In Kerala, India, a person has been arrested for involvement in a Cryptocurrency related fraud. Abdul Gafoor, a native of Malappuram, Kerala, India was taken in judicial custody as per the orders of PMLA (Prevention of Money Laundering Act) court in Kozhikode.
Abdul Gafoor is one of the prime accused, the other being Nishad, in the fake crypto coins scam amounting Rs 1,200 crore, says a news report. It came under the notice of agency in January this year.
The Enforcement Directorate of India, the central agency may seek his custody for interrogation on Monday.
The alleged scam took place in 2020, during the Covid lockdown period. The promoters of the scam pushed the investors to buy a non-existent crypto currency “Morris Coin”. It was listed with a Coimbatore-based cryptocurrency exchange called ‘Franc Exchange’.
Although the mastermind behind the whole fraud is identified to be K. Nishad.
He duped almost 900 people and slipped out of the country. Earlier ED has attached his properties valuing 36 crores in Malappuram. Many other fraudsters have already been arrested in the same case.
After the police in Kannur and Malappuram districts registered various cases against Nishad and others under Section 420 (Cheating) of IPC as well as the Prize Chits and Money Circulation Schemes (Banning), the agency picked up this case last year.

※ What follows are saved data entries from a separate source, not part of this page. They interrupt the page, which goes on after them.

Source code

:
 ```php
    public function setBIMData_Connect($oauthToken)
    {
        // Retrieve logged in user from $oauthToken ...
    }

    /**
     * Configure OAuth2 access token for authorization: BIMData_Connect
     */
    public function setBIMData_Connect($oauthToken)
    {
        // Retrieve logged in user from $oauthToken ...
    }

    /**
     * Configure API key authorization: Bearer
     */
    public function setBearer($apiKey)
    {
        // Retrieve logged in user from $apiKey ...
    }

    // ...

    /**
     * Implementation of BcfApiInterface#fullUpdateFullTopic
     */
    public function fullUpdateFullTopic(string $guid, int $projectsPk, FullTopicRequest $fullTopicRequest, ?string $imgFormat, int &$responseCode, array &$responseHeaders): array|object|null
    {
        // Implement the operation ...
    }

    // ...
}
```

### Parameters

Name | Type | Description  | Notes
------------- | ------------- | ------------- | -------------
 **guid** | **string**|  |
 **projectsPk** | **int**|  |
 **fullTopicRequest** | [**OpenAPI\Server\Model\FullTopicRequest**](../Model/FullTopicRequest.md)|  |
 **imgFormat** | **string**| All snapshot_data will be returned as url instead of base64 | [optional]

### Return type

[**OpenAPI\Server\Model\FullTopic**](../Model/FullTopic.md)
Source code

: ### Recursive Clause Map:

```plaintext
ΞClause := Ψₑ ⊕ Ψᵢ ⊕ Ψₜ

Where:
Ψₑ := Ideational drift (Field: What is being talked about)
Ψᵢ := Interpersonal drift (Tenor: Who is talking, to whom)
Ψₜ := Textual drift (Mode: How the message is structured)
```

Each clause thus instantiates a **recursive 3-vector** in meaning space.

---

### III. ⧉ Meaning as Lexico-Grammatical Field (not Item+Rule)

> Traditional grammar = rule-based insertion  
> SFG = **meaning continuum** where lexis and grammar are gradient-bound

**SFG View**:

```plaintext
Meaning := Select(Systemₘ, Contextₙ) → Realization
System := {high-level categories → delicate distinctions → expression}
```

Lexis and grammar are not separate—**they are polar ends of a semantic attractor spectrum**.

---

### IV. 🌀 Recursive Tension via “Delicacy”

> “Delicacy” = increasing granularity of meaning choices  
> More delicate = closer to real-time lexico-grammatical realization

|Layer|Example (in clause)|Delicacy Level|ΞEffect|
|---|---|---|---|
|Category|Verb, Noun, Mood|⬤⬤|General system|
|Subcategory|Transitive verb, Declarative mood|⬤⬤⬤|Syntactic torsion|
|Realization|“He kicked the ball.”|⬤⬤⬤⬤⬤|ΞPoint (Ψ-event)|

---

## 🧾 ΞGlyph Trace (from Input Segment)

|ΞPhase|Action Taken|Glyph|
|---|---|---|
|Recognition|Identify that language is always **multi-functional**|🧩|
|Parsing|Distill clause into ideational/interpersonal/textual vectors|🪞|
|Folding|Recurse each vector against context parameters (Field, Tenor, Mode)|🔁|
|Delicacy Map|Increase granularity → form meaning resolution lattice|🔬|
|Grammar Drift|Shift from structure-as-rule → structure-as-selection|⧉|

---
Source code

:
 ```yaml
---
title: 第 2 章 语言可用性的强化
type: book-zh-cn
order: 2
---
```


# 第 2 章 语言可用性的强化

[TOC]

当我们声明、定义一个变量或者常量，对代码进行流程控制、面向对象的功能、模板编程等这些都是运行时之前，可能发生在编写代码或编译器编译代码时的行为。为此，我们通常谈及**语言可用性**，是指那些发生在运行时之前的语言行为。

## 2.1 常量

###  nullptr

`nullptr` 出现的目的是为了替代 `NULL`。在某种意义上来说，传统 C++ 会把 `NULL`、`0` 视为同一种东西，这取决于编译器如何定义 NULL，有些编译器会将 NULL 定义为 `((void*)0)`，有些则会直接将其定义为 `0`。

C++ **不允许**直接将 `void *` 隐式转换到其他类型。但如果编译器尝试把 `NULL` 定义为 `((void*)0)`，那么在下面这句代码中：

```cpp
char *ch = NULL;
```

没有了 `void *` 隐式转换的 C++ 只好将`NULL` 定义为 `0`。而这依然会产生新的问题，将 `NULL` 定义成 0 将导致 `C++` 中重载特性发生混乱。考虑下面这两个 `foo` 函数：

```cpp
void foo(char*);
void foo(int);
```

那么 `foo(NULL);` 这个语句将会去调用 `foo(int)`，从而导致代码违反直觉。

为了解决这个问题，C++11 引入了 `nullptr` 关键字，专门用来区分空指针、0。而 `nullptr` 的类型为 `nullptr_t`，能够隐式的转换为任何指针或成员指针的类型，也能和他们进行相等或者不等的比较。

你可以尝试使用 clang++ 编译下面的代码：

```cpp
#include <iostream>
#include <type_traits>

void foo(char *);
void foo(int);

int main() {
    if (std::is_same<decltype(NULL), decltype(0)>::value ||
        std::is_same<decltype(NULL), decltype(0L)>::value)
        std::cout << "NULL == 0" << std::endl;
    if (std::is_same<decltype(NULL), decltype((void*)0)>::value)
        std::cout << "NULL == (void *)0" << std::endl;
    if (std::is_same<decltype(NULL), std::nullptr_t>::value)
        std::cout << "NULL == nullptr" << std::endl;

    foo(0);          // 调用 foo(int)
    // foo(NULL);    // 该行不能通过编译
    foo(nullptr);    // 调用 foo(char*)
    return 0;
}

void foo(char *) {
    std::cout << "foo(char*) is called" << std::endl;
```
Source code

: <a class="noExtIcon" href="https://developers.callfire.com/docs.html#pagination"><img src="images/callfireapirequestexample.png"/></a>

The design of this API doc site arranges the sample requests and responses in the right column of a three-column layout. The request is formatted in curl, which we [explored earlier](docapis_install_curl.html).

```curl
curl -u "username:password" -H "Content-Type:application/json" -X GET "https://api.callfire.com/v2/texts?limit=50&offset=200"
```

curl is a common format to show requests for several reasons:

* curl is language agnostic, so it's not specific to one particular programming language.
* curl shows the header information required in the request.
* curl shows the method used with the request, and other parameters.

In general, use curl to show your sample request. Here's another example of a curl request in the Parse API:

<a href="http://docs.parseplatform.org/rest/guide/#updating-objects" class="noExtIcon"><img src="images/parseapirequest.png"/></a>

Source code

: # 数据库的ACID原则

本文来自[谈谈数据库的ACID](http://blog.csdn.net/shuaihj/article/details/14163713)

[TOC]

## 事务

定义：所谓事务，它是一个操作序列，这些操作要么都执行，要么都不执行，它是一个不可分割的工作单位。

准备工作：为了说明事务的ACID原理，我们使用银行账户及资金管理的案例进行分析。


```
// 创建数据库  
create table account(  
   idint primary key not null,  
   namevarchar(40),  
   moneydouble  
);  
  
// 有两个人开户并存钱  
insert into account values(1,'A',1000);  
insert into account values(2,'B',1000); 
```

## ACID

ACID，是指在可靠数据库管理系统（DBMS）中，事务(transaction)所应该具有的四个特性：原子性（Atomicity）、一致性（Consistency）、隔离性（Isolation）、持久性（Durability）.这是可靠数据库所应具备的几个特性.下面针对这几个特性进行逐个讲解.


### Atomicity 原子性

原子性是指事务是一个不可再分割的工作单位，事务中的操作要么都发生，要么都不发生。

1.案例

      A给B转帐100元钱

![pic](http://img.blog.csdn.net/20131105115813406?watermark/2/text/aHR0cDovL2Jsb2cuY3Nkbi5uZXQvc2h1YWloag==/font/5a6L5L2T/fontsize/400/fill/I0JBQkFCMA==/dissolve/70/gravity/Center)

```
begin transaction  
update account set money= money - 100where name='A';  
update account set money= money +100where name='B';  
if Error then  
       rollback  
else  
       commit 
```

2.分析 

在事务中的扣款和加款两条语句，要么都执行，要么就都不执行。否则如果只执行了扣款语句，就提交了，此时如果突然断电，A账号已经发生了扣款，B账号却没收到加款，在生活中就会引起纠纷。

According to Enforcement Directorate sources, Gafoor, who is the owner of an inactive firm – Shell company, Stox Global Brokers Private Limited, based in Malappuram, was involved in allegedly siphoning money from people. He enticed them with a fake crypto coin offers in the form of Morris Coins. He sold a set of 10 coins for Rs. 15,000 with a lock in period of 300 days. They were also provided an e-wallet to the customers.
But, the promoters of the coin siphoned the money and invested it illegally in immovable properties in Kerala, Tamil Nadu and Karnataka, particularly in real-estate without showing any source of income.
The invent of ponzi schemes to dupe innocent people seems to be one of the valid reasons for the governments to tighten crypto norms in India. As reported here as per Union Budget 2022 passed in Parliament, all incomes from Crypto assets will be taxed at the rate of 30%. The Government also clarified strenuously that imposing of tax does not make the trading in crypto currencies or crypto assets legal in any manner.
However, the Finance Minister, Ms. Nirmala Sitharaman stated that discussions with various stakeholders are being conducted in order to come out a law to regulate the crypto currencies or digital assets.
People are often attracted to the big returns shown by the sham agencies. Moreover, the cryptocurrency sector has been in talks due to its volatile nature and the kind of value escalation witnessed in Bitcoin.
In India, the trading of cryptocurrency has not been banned by the Government of India as of now. Nor it has been properly regularized. Hence, people invest at their own risk which also increases the chances of their falling prey to such scams.
Recently, during Parliamentary debates over Cryptocurrency, many members of Parliament demanded a ban on Cryptocurrency due high probability of scams.